[Data in this exercise Boundary: Start]

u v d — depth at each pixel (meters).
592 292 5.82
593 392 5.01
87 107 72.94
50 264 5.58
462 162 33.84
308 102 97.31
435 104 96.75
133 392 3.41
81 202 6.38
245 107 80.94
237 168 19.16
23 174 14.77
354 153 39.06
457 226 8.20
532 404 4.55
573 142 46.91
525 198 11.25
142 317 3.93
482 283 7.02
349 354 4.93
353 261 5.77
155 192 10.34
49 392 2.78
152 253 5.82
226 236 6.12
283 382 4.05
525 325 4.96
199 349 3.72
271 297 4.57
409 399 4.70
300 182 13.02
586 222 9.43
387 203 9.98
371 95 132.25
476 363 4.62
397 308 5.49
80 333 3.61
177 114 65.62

[Data in this exercise Boundary: End]

» **Activity**
Print the line containing "49 392 2.78" and every line after it to the end of the records above, exactly as written, and nothing else.

» **Problem solution**
49 392 2.78
152 253 5.82
226 236 6.12
283 382 4.05
525 325 4.96
199 349 3.72
271 297 4.57
409 399 4.70
300 182 13.02
586 222 9.43
387 203 9.98
371 95 132.25
476 363 4.62
397 308 5.49
80 333 3.61
177 114 65.62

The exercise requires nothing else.